** WHAT TO WORK ON **
In the material below, find the line containing "NÃO tem ruído. Um disco ‘NM’ é como uma" and the line containing "Si on est tout". Output those two lines and all lines between them exactly, without pictures.

———

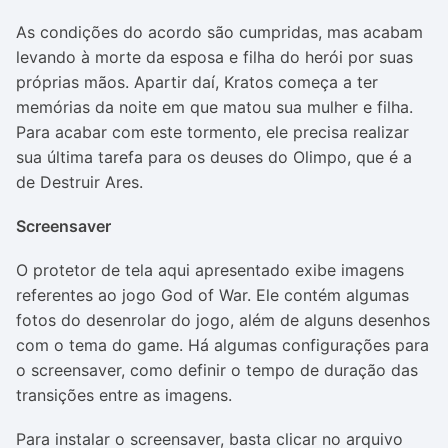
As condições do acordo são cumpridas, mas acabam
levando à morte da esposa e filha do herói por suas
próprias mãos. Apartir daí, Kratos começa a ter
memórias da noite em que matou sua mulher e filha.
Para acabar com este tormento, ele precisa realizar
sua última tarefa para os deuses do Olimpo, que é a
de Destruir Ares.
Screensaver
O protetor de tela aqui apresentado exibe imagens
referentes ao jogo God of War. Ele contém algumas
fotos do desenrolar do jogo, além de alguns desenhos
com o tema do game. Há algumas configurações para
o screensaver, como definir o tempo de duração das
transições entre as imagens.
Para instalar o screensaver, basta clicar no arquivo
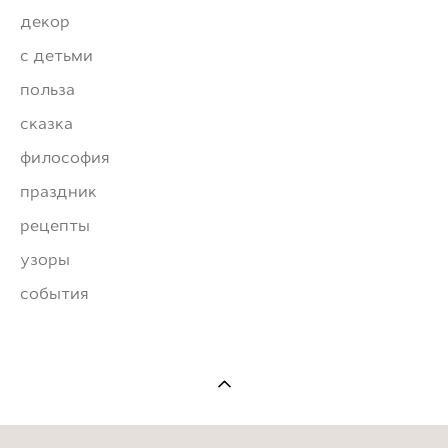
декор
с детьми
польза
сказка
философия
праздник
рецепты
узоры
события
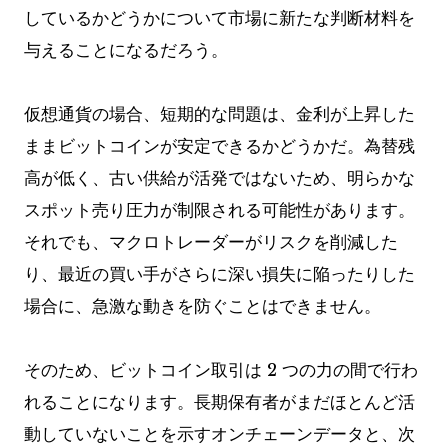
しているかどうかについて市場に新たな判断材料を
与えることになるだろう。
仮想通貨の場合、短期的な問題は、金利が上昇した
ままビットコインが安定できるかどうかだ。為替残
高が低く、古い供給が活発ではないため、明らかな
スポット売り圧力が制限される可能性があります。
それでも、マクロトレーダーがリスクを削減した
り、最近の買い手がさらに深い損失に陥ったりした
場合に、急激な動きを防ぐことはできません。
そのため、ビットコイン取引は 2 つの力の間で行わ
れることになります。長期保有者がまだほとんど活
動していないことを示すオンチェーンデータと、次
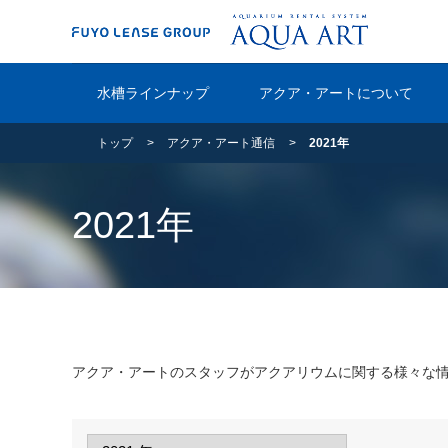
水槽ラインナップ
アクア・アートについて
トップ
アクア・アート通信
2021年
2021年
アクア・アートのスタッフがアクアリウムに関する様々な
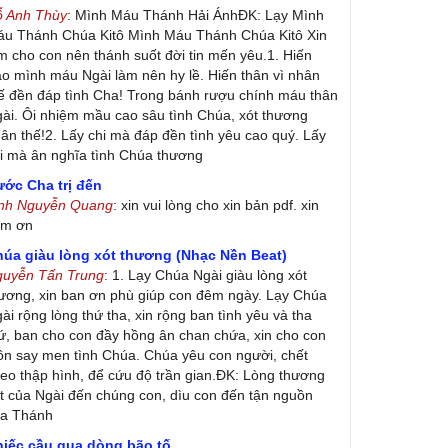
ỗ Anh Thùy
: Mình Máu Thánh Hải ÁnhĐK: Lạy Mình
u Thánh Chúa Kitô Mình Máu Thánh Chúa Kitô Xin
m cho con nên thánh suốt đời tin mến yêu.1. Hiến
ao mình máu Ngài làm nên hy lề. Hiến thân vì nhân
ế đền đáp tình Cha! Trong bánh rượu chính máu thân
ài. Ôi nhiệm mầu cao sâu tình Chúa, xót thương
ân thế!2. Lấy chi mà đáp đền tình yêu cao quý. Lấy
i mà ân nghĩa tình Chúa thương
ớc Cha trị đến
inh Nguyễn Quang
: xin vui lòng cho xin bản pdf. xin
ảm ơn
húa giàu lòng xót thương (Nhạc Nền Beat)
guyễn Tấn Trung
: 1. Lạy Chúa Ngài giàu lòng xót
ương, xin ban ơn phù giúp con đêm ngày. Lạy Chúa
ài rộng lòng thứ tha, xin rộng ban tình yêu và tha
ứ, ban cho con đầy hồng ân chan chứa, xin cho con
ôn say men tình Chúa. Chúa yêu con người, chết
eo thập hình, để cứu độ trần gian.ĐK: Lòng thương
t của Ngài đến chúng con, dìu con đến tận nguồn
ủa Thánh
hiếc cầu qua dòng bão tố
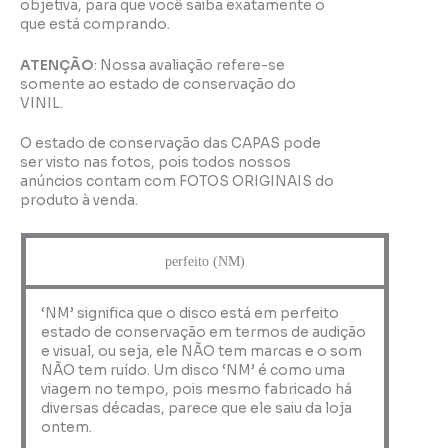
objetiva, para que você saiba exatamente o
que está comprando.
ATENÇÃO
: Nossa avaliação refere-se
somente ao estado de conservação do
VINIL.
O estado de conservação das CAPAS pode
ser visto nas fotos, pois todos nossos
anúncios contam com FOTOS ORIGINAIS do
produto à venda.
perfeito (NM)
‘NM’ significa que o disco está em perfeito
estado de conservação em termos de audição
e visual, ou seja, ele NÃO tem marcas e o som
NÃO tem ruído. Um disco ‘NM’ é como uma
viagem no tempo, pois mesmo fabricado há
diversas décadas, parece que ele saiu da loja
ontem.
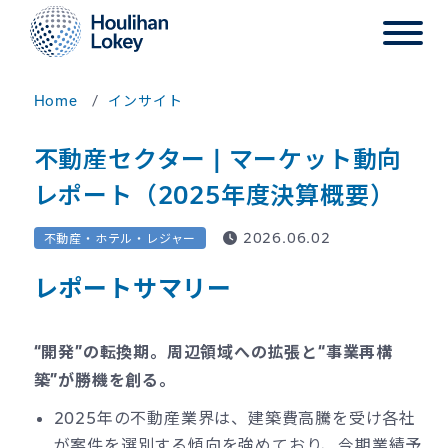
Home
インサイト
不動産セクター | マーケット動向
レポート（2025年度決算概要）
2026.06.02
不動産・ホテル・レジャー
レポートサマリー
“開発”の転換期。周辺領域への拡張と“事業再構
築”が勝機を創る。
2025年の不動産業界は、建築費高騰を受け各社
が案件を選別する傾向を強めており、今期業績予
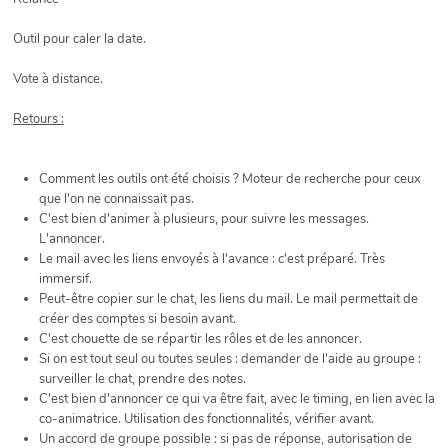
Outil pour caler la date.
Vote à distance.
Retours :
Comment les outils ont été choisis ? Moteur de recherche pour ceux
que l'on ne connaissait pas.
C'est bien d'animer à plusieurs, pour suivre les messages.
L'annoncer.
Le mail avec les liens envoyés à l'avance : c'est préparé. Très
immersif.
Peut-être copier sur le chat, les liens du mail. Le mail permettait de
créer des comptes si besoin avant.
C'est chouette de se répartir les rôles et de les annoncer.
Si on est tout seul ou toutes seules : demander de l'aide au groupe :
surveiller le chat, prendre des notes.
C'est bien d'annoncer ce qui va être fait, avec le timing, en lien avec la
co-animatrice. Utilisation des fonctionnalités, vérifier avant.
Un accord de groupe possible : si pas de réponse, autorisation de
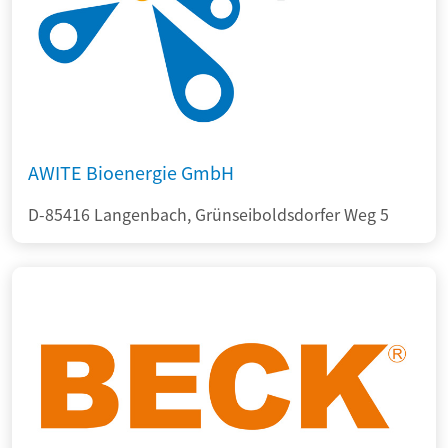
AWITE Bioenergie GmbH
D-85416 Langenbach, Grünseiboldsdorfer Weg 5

———

** YOUR RESPONSE **
NÃO tem ruído. Um disco ‘NM’ é como uma
viagem no tempo, pois mesmo fabricado há
diversas décadas, parece que ele saiu da loja
ontem.
Home
インサイト
不動産セクター | マーケット動向
レポート（2025年度決算概要）
2026.06.02
不動産・ホテル・レジャー
レポートサマリー
“開発”の転換期。周辺領域への拡張と“事業再構
築”が勝機を創る。
2025年の不動産業界は、建築費高騰を受け各社
が案件を選別する傾向を強めており、今期業績予
Outil pour caler la date.
Vote à distance.
Retours :
Comment les outils ont été choisis ? Moteur de recherche pour ceux
que l'on ne connaissait pas.
C'est bien d'animer à plusieurs, pour suivre les messages.
L'annoncer.
Le mail avec les liens envoyés à l'avance : c'est préparé. Très
immersif.
Peut-être copier sur le chat, les liens du mail. Le mail permettait de
créer des comptes si besoin avant.
C'est chouette de se répartir les rôles et de les annoncer.
Si on est tout seul ou toutes seules : demander de l'aide au groupe :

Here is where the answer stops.